*** Block opens ***

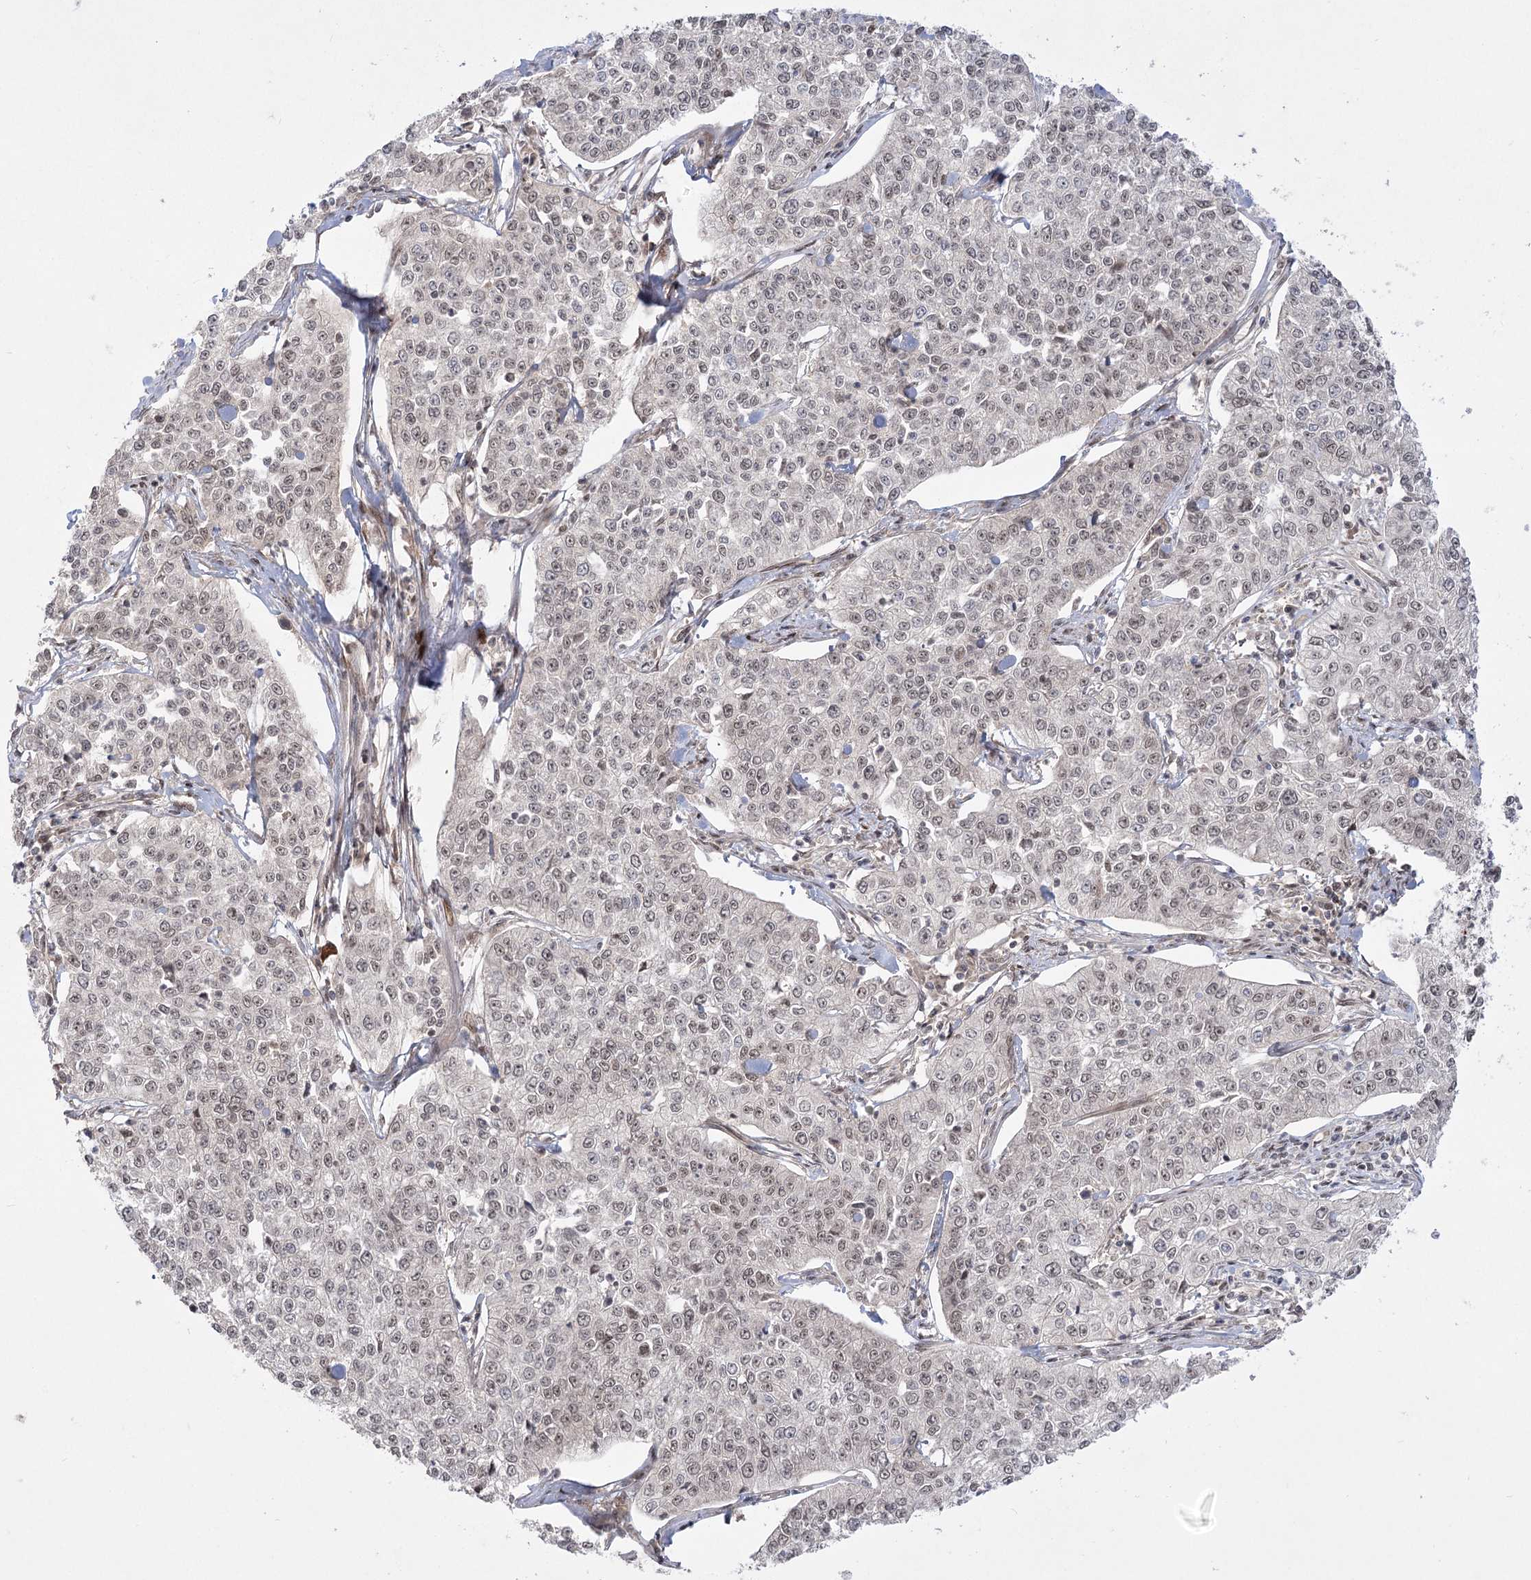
{"staining": {"intensity": "weak", "quantity": "25%-75%", "location": "nuclear"}, "tissue": "cervical cancer", "cell_type": "Tumor cells", "image_type": "cancer", "snomed": [{"axis": "morphology", "description": "Squamous cell carcinoma, NOS"}, {"axis": "topography", "description": "Cervix"}], "caption": "Protein staining of cervical cancer (squamous cell carcinoma) tissue exhibits weak nuclear positivity in approximately 25%-75% of tumor cells.", "gene": "HELQ", "patient": {"sex": "female", "age": 35}}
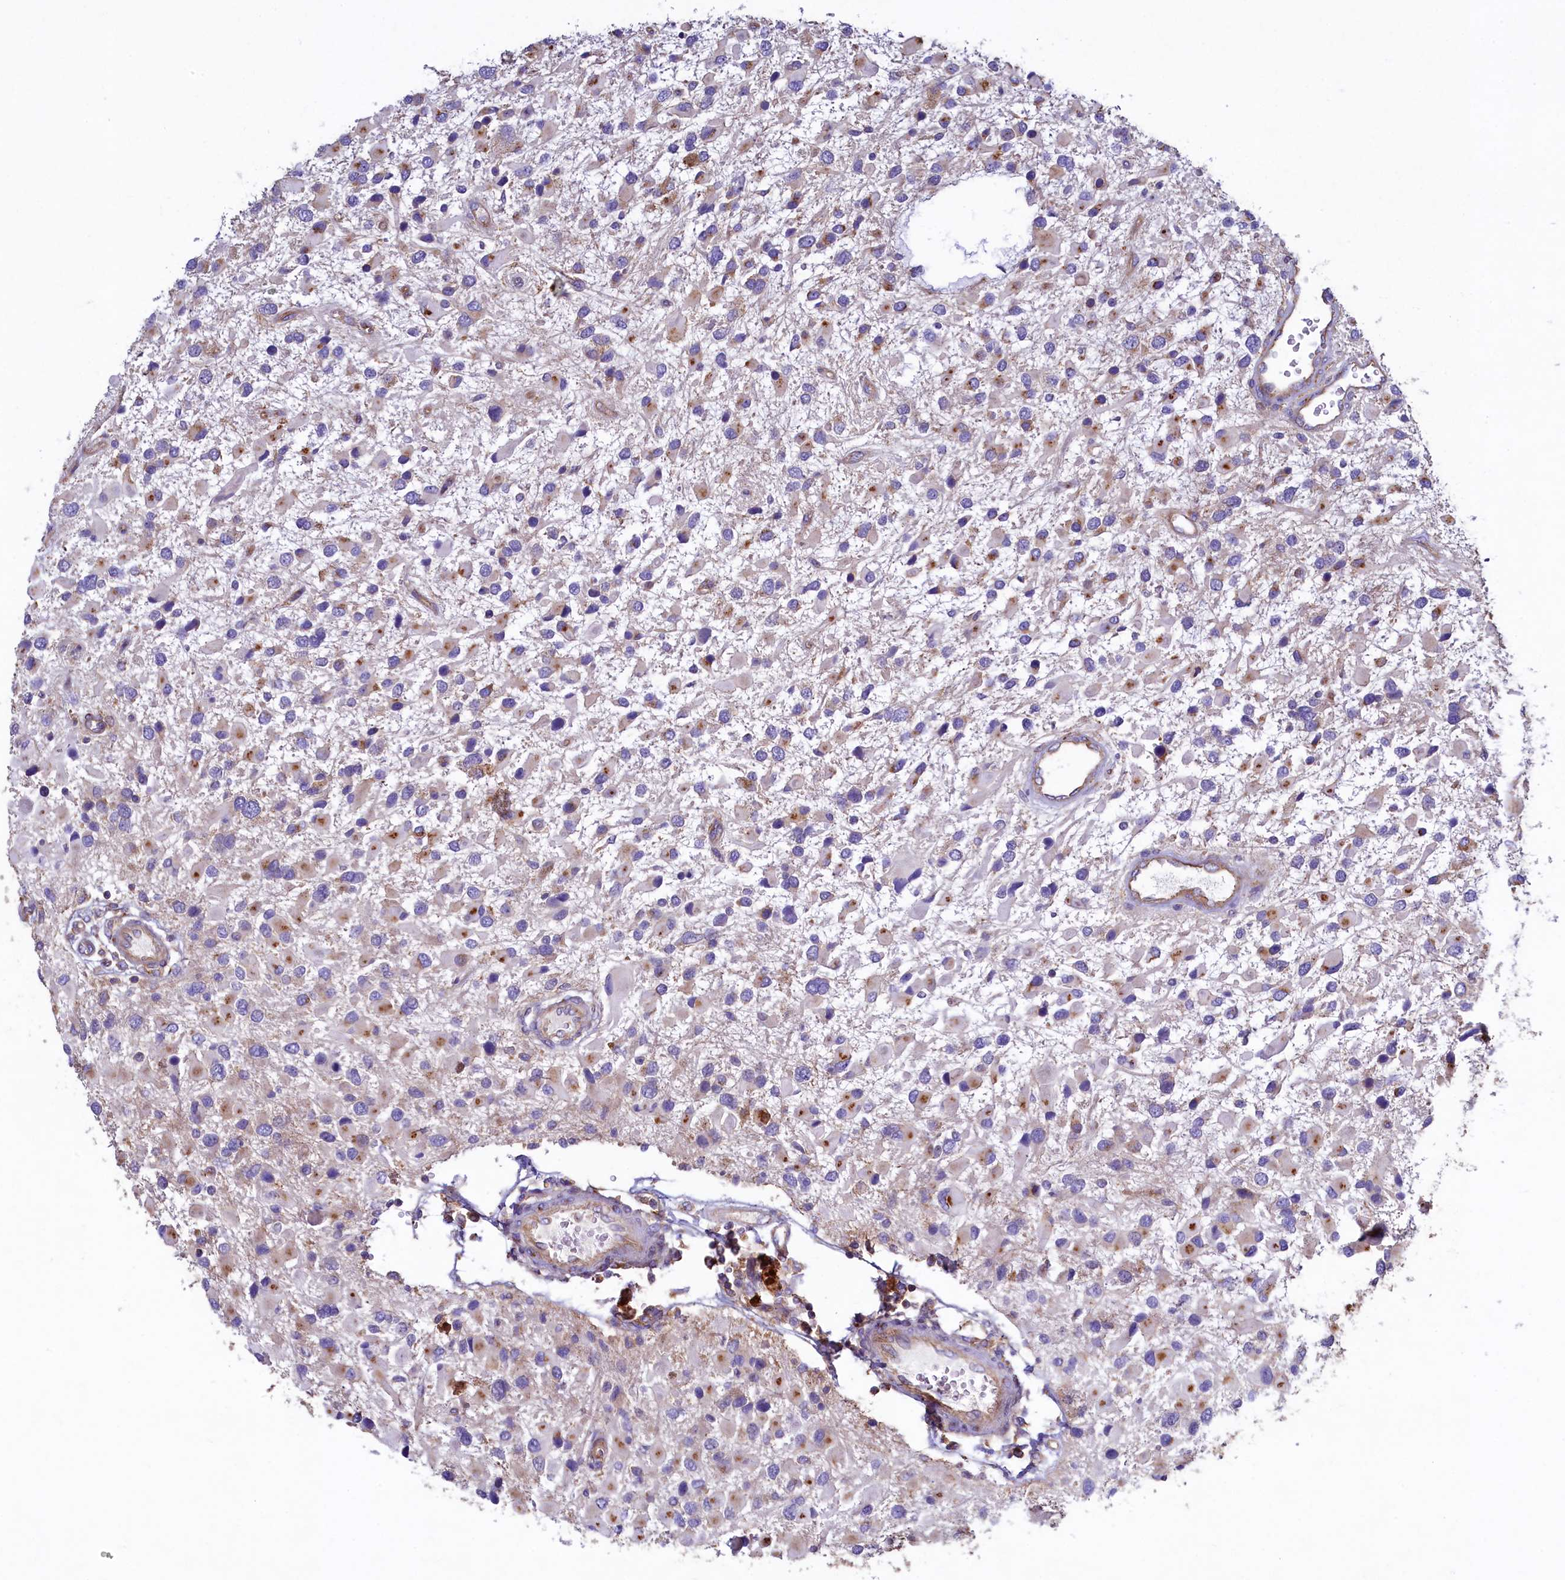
{"staining": {"intensity": "moderate", "quantity": "<25%", "location": "cytoplasmic/membranous"}, "tissue": "glioma", "cell_type": "Tumor cells", "image_type": "cancer", "snomed": [{"axis": "morphology", "description": "Glioma, malignant, High grade"}, {"axis": "topography", "description": "Brain"}], "caption": "Immunohistochemical staining of glioma reveals low levels of moderate cytoplasmic/membranous protein staining in about <25% of tumor cells.", "gene": "GPR21", "patient": {"sex": "male", "age": 53}}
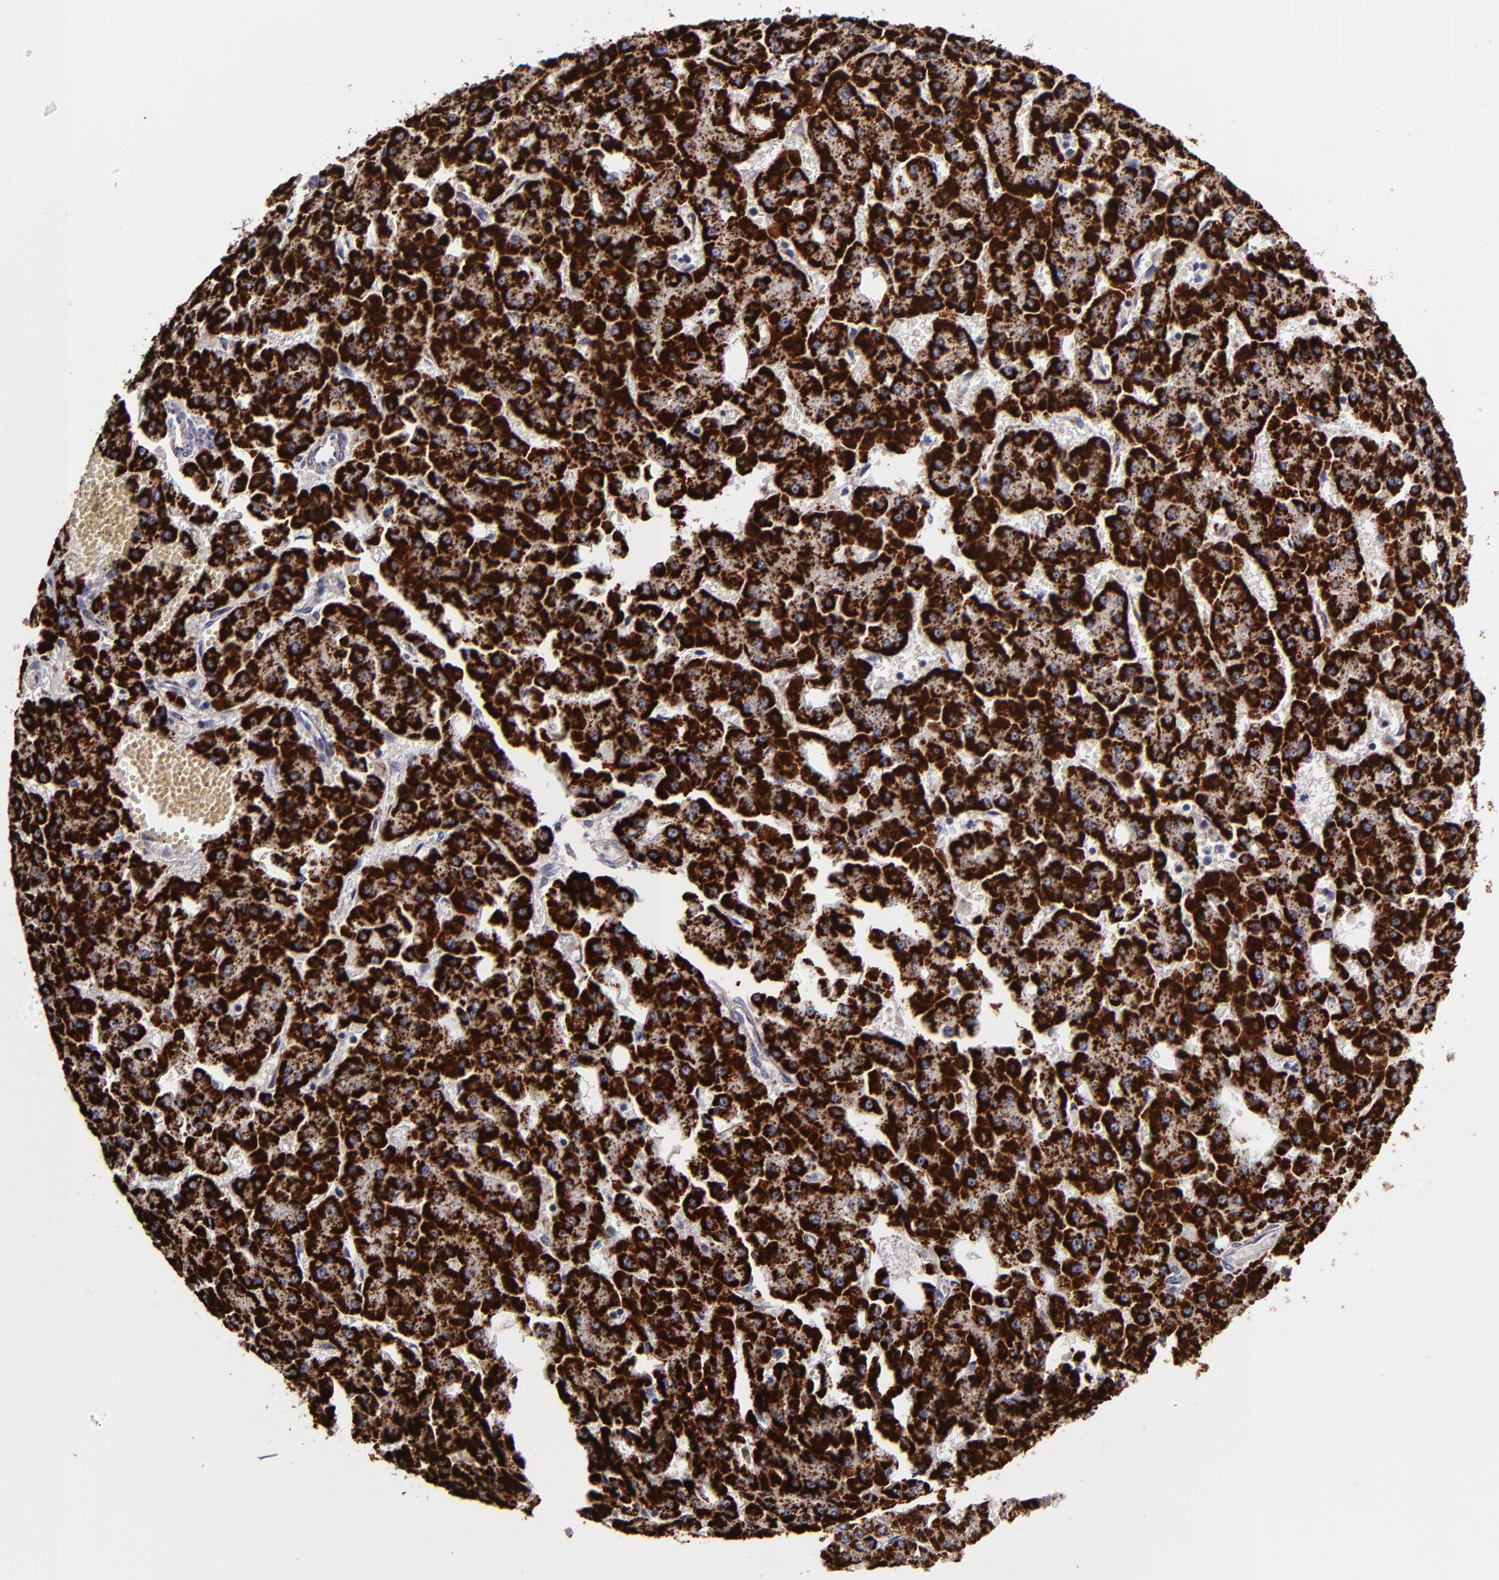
{"staining": {"intensity": "strong", "quantity": ">75%", "location": "cytoplasmic/membranous"}, "tissue": "liver cancer", "cell_type": "Tumor cells", "image_type": "cancer", "snomed": [{"axis": "morphology", "description": "Carcinoma, Hepatocellular, NOS"}, {"axis": "topography", "description": "Liver"}], "caption": "A high amount of strong cytoplasmic/membranous staining is appreciated in about >75% of tumor cells in liver cancer tissue.", "gene": "CLTA", "patient": {"sex": "male", "age": 47}}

*** Block closes ***

Work to complete - From the line containing "staining of glioma" down to the end of the listing above, every line is to be returned exactly, though the pictures are not.

Solution for this task -
{"staining": {"intensity": "moderate", "quantity": "<25%", "location": "cytoplasmic/membranous"}, "tissue": "glioma", "cell_type": "Tumor cells", "image_type": "cancer", "snomed": [{"axis": "morphology", "description": "Glioma, malignant, High grade"}, {"axis": "topography", "description": "Brain"}], "caption": "Immunohistochemical staining of glioma reveals low levels of moderate cytoplasmic/membranous protein staining in about <25% of tumor cells.", "gene": "GPR21", "patient": {"sex": "male", "age": 53}}
{"staining": {"intensity": "strong", "quantity": ">75%", "location": "cytoplasmic/membranous"}, "tissue": "liver cancer", "cell_type": "Tumor cells", "image_type": "cancer", "snomed": [{"axis": "morphology", "description": "Carcinoma, Hepatocellular, NOS"}, {"axis": "topography", "description": "Liver"}], "caption": "A high amount of strong cytoplasmic/membranous staining is appreciated in about >75% of tumor cells in liver cancer tissue.", "gene": "CLTA", "patient": {"sex": "male", "age": 47}}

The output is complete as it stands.